Chart-based quiz rows:
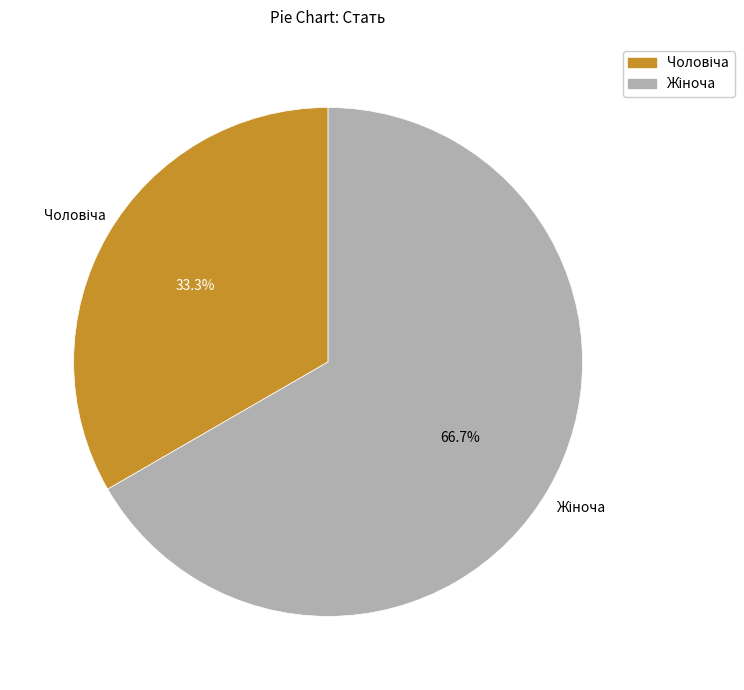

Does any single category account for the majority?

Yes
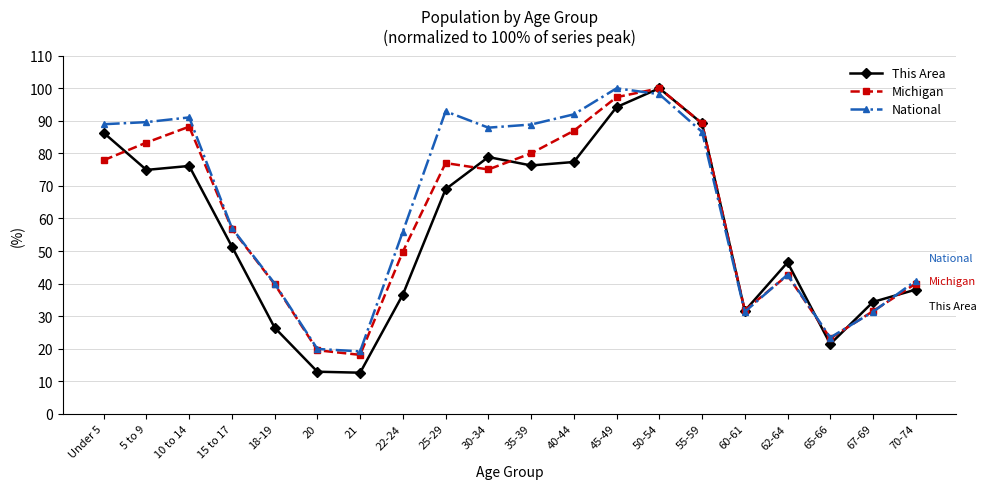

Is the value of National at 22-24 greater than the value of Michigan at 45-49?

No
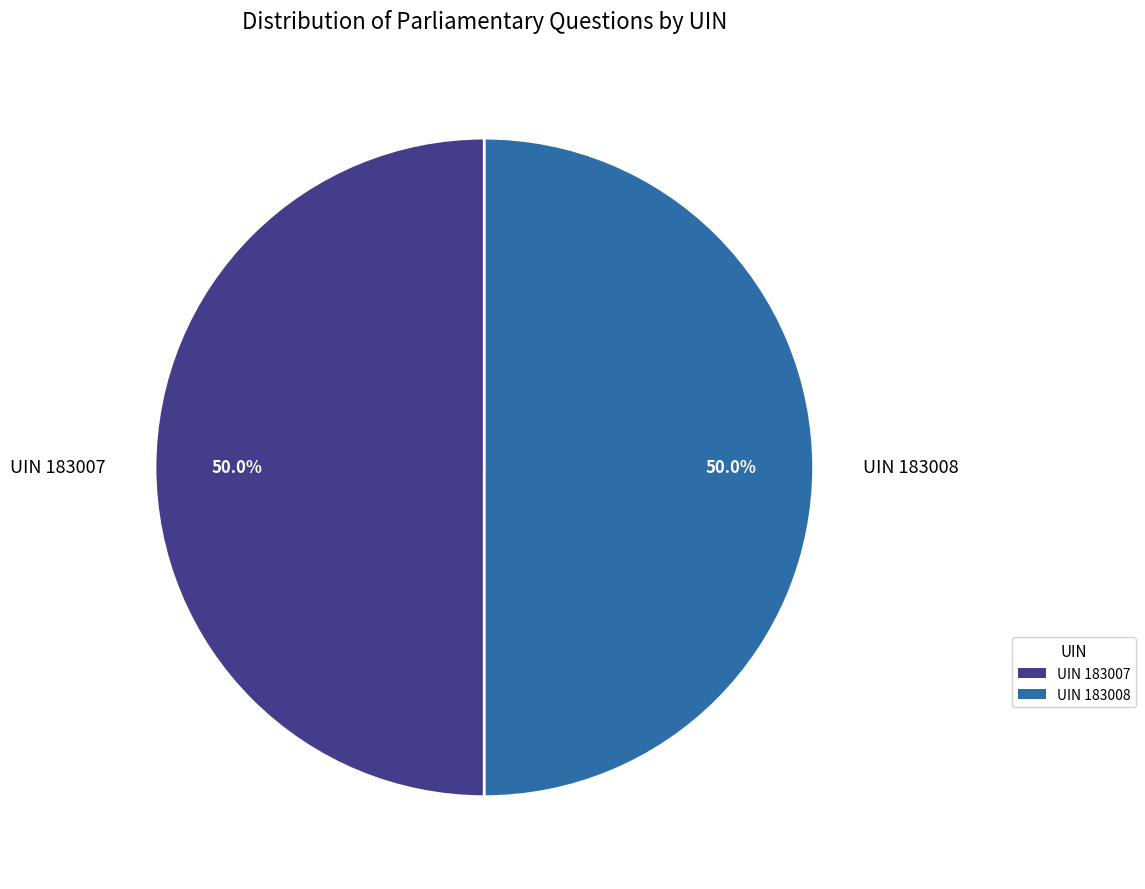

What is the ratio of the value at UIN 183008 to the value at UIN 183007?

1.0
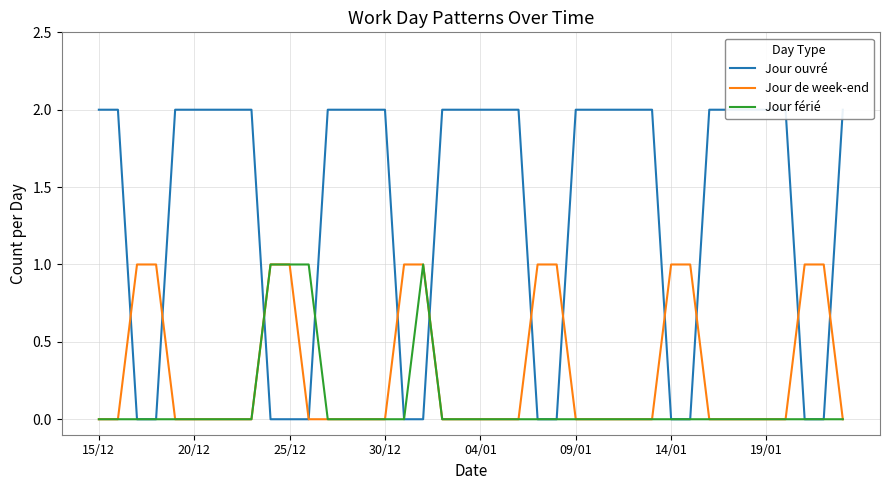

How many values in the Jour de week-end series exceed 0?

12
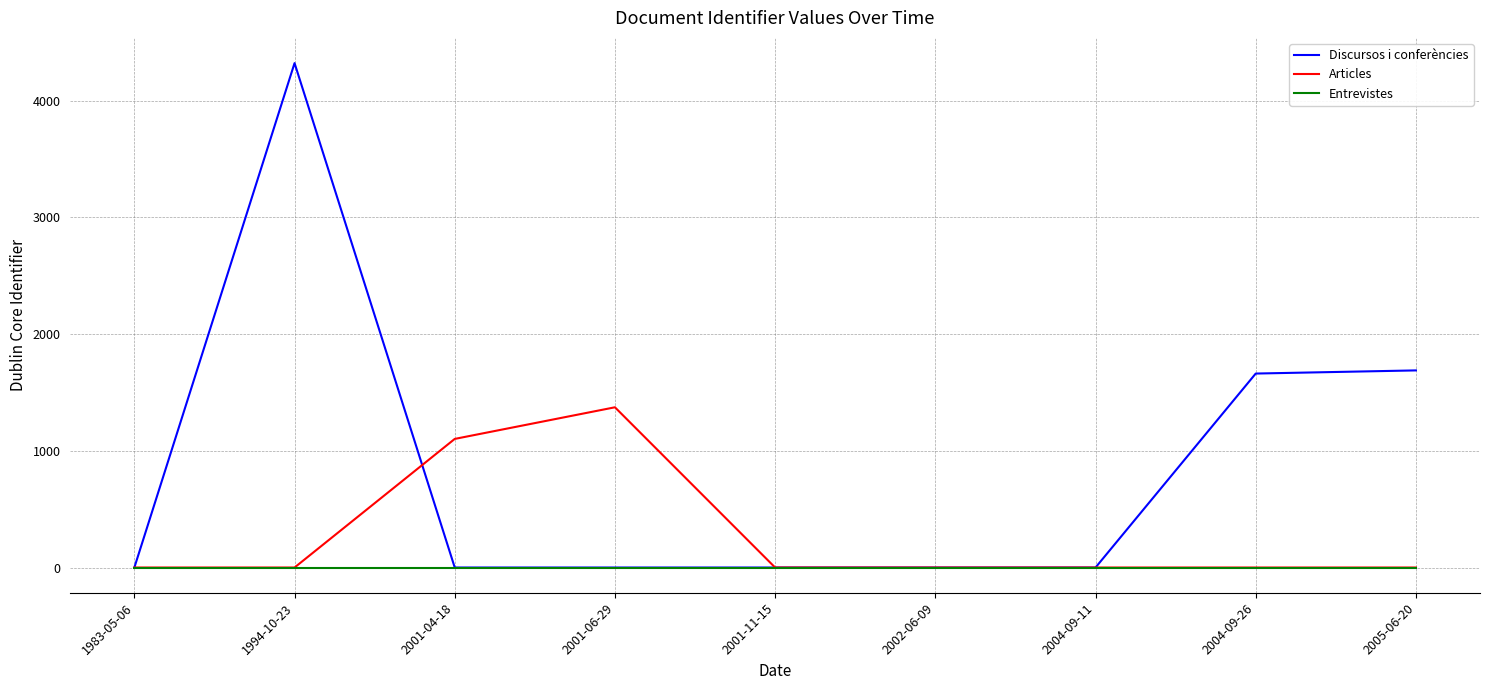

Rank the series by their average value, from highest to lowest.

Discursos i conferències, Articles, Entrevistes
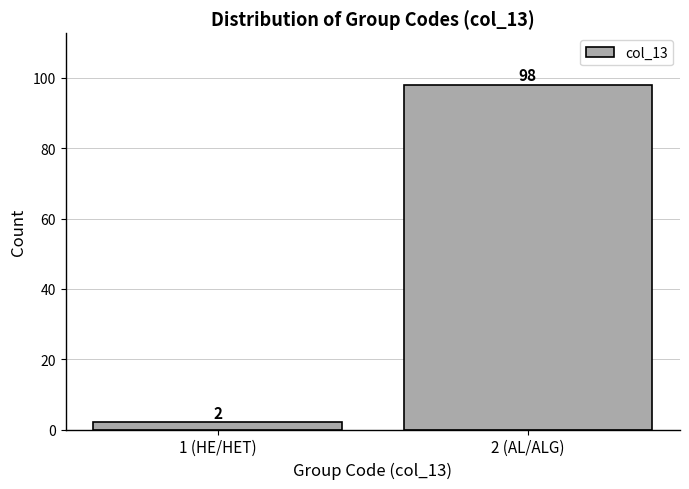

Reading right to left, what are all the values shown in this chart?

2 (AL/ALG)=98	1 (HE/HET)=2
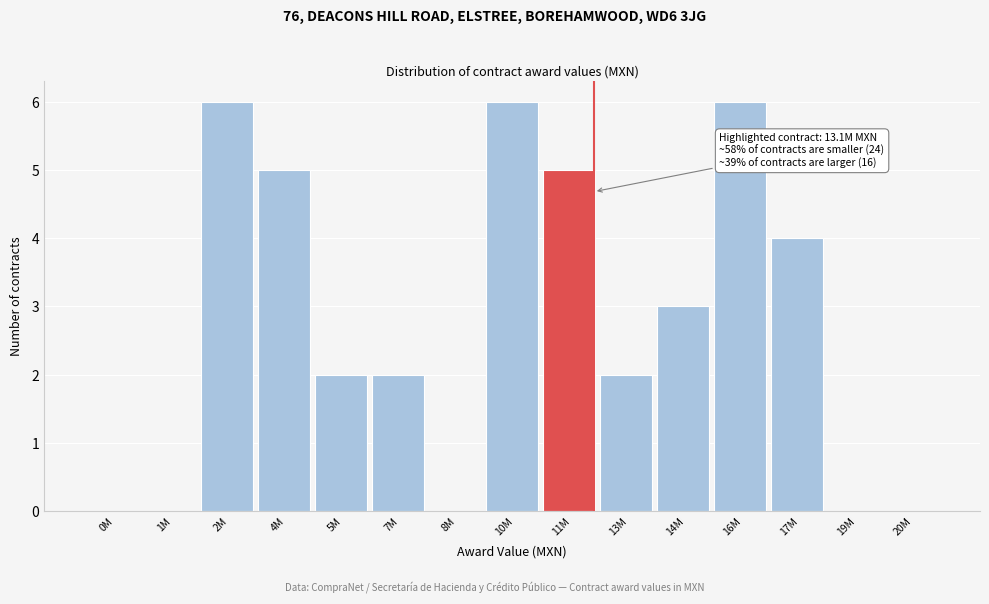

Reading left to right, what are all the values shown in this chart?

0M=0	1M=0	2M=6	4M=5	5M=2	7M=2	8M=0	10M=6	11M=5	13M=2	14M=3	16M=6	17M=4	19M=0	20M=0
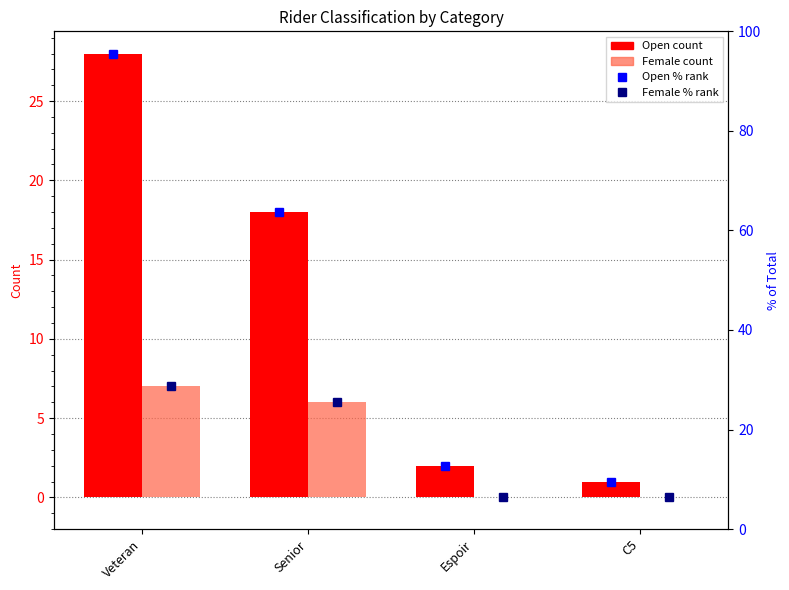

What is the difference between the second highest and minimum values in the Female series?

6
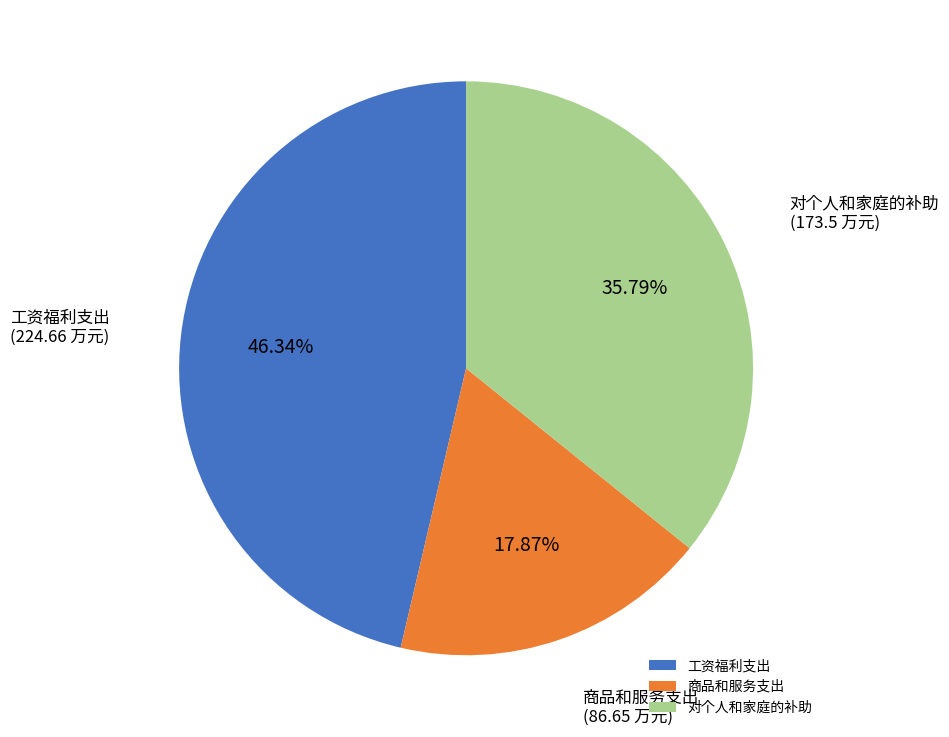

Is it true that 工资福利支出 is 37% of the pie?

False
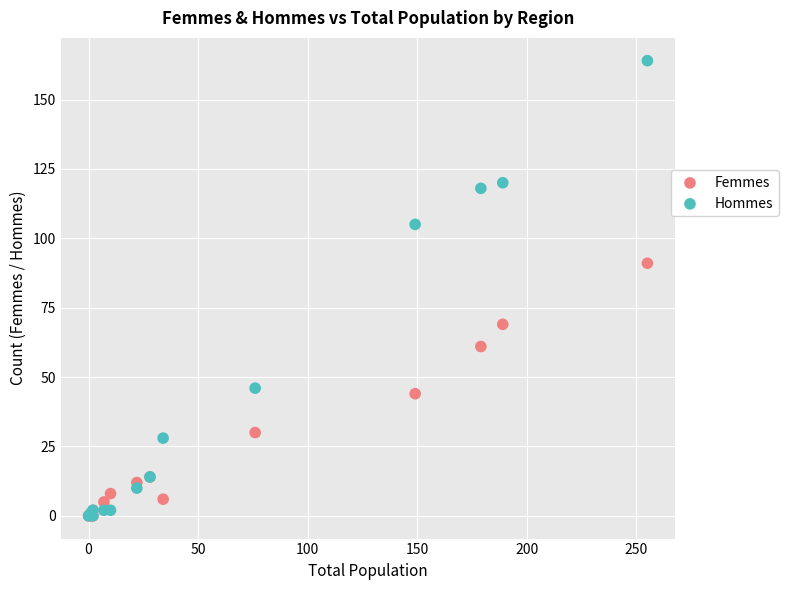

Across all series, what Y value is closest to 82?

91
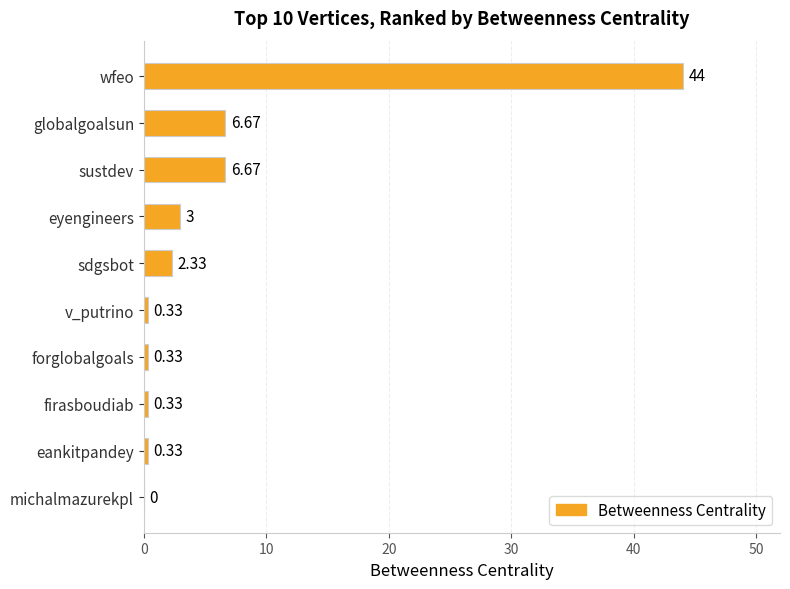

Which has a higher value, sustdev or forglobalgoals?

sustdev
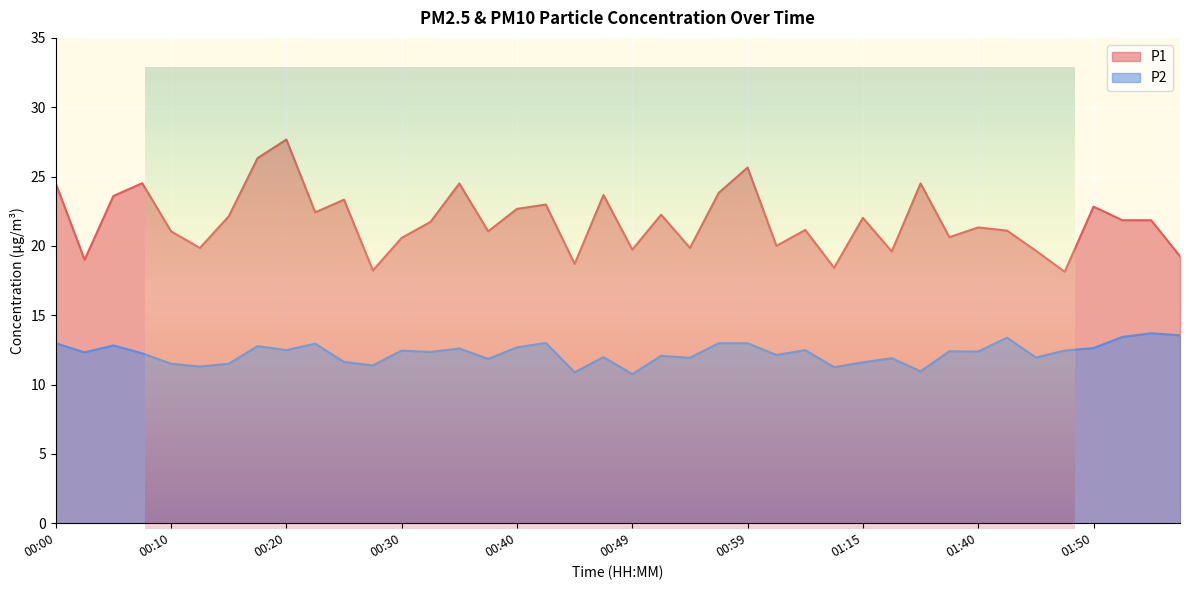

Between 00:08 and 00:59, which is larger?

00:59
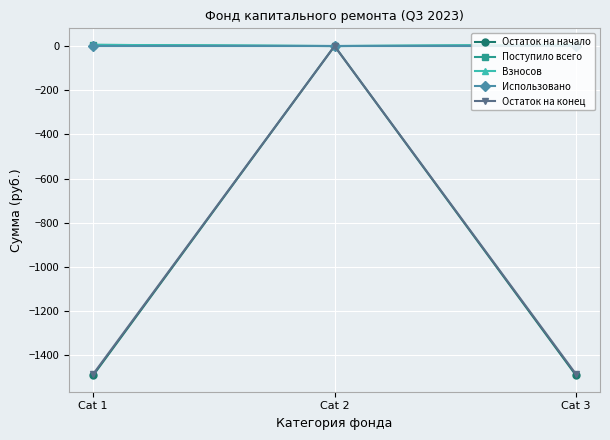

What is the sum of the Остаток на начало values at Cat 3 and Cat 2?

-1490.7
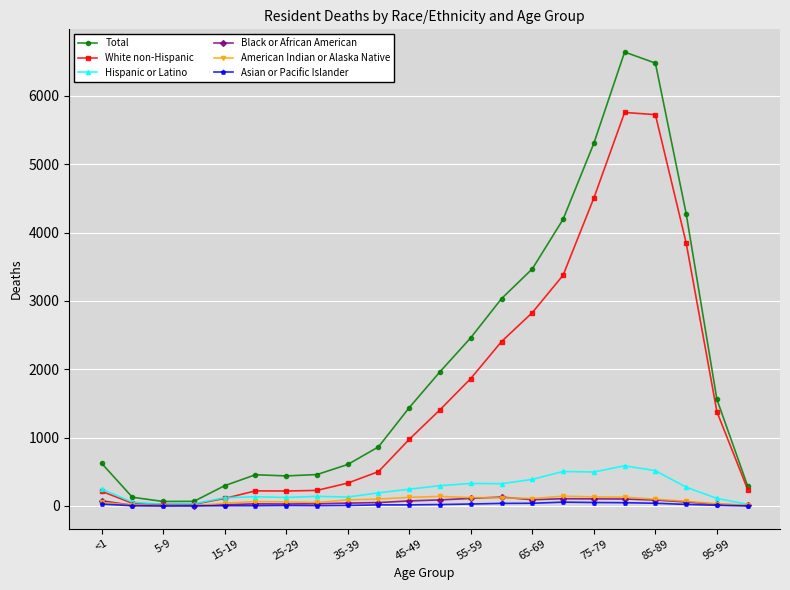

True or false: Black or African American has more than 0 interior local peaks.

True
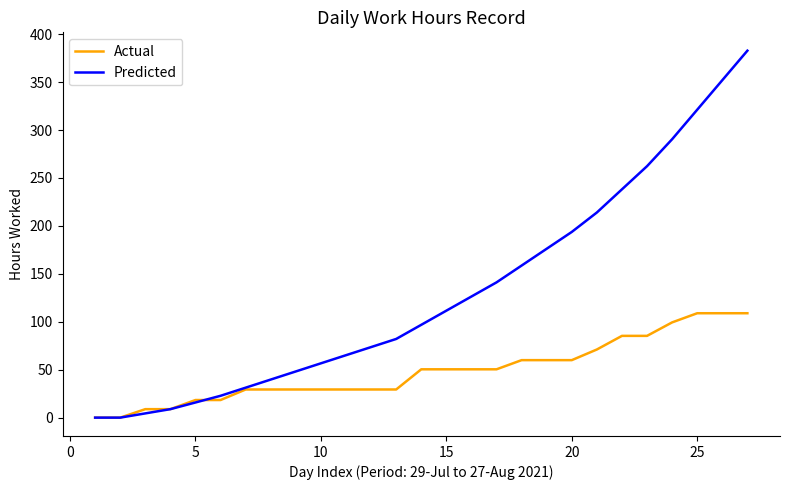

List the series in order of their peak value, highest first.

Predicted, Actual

◆ **WORK TASK**: Count the lines in the rows above that contain the string "many", matching case exactly. Reply with the number alone.

◆ **SOLUTION FOR THIS TASK**: 1